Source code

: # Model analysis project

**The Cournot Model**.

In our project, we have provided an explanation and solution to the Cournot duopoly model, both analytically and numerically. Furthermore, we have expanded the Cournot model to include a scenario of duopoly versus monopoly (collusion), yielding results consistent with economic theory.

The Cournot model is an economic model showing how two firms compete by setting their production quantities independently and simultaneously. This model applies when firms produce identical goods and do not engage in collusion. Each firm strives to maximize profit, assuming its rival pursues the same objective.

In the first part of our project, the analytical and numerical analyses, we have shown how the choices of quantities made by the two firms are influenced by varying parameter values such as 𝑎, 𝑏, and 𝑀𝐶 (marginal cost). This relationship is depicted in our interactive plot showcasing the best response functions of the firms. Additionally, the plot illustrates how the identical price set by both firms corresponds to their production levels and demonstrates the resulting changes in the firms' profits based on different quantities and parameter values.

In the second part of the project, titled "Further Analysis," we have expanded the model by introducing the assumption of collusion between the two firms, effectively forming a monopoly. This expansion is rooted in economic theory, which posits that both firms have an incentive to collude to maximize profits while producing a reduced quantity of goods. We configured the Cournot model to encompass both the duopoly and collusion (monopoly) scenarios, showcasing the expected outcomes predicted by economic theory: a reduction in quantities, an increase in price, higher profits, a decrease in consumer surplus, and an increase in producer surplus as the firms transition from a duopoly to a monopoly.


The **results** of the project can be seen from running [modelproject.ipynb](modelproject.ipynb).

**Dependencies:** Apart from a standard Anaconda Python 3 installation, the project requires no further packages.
··········
## Task directions:
From beginning to end, the data must be duplicated exactly.

## Output below:
Source code

: # Model analysis project

**The Cournot Model**.

In our project, we have provided an explanation and solution to the Cournot duopoly model, both analytically and numerically. Furthermore, we have expanded the Cournot model to include a scenario of duopoly versus monopoly (collusion), yielding results consistent with economic theory.

The Cournot model is an economic model showing how two firms compete by setting their production quantities independently and simultaneously. This model applies when firms produce identical goods and do not engage in collusion. Each firm strives to maximize profit, assuming its rival pursues the same objective.

In the first part of our project, the analytical and numerical analyses, we have shown how the choices of quantities made by the two firms are influenced by varying parameter values such as 𝑎, 𝑏, and 𝑀𝐶 (marginal cost). This relationship is depicted in our interactive plot showcasing the best response functions of the firms. Additionally, the plot illustrates how the identical price set by both firms corresponds to their production levels and demonstrates the resulting changes in the firms' profits based on different quantities and parameter values.

In the second part of the project, titled "Further Analysis," we have expanded the model by introducing the assumption of collusion between the two firms, effectively forming a monopoly. This expansion is rooted in economic theory, which posits that both firms have an incentive to collude to maximize profits while producing a reduced quantity of goods. We configured the Cournot model to encompass both the duopoly and collusion (monopoly) scenarios, showcasing the expected outcomes predicted by economic theory: a reduction in quantities, an increase in price, higher profits, a decrease in consumer surplus, and an increase in producer surplus as the firms transition from a duopoly to a monopoly.


The **results** of the project can be seen from running [modelproject.ipynb](modelproject.ipynb).

**Dependencies:** Apart from a standard Anaconda Python 3 installation, the project requires no further packages.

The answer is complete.